SECRETARY OF STATE FOR INDIA; MAHARAJA RADHA KISHORE MANIKYA BAHADUR Vs. MAHARAJA RADHA KISHORE MANIKYA BAHADUR; THE SECRETARY OF STATE FOR INDIA

Decided On August 01, 1916
SECRETARY OF STATE FOR INDIA; MAHARAJA RADHA KISHORE MANIKYA BAHADUR Appellant
V/S
MAHARAJA RADHA KISHORE MANIKYA BAHADUR; THE SECRETARY OF STATE FOR INDIA Respondents

JUDGEMENT

(1.) The-present suit was instituted by the Maharajah of Tippera to regain possession of certain plots of land in Southern Sylhet. The defendants are the Secretary of State for India and certain Tea Companies, who in virtue of leases granted by the Government are at present in possession of the lands in dispute.

(2.) There were several plots in controversy, but the judgment of the Court below has been so far acquiesced in that the only ones still in controversy before this Board were those known as plots 2, 3, and 4.

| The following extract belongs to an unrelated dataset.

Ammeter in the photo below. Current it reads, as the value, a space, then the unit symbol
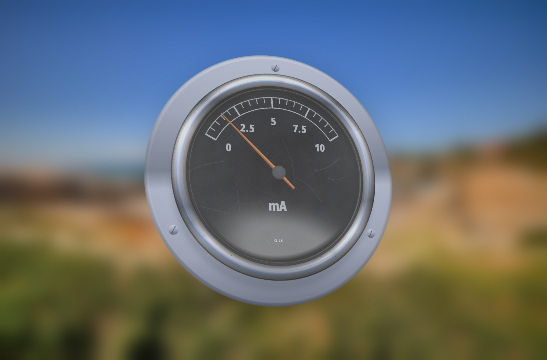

(3.) The Maharajah of Tippera is an independent ,chief whose territory borders upon and adjoins the district of Sylhet. The configuration of the country is that there are several parallel ranges or spurs of hills going northward from the higher ground of independent Tippera, and forming valleys between the spurs. Originally the Rajahs of Tippera claimed that all the hill country to the end of the spurs was independent territory. Owing to this claim, Lieutenant Fisher was sent by the Government in 1821 to survey the ground and delimit the boundary. The outcome of his proceedings is preserved in a map and report. On the map he drew a line from West to East, which excluded from Tippera and incorporated in Bengal the spurs in question. His survey was so far as some parts of this line and the country adjoining admittedly incomplete, as the country was wild and covered by jungle and difficulties were created by the opposition of hill men known as Kukis, who acknowledged the supremacy of the Rajah of Tippera. This claim to an extension of independent Tippera seems to have been more or less persisted in by the Maharajah and his successors till 1861, when Mr. Reynolds, of the Survey Office, was sent to finally delineate on the ground the boundary line which Fisher had only drawn on the map. Since 1861 the line thus laid down has been acknowledged as authoritatively settling the boundary.